## PROBLEM TO WORK ON
Repeat exactly, and only, the lines below starting at the line that contains "e they want" and ending at the line that contains "arios they’ll see", inclusive of both.

## MATERIAL SUPPLIED
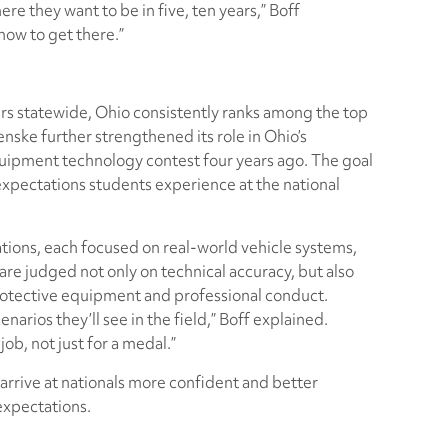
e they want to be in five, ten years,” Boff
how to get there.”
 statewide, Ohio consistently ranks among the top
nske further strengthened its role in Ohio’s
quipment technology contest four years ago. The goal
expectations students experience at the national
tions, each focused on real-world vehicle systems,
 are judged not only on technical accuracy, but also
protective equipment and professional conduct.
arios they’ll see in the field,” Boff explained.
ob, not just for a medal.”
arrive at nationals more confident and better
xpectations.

...

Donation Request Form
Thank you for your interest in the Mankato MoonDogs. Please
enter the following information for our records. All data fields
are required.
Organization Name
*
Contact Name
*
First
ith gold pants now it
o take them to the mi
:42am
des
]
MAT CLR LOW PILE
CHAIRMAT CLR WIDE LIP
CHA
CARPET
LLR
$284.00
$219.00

## SOLUTION FOR THIS EXERCISE
e they want to be in five, ten years,” Boff
how to get there.”
 statewide, Ohio consistently ranks among the top
nske further strengthened its role in Ohio’s
quipment technology contest four years ago. The goal
expectations students experience at the national
tions, each focused on real-world vehicle systems,
 are judged not only on technical accuracy, but also
protective equipment and professional conduct.
arios they’ll see in the field,” Boff explained.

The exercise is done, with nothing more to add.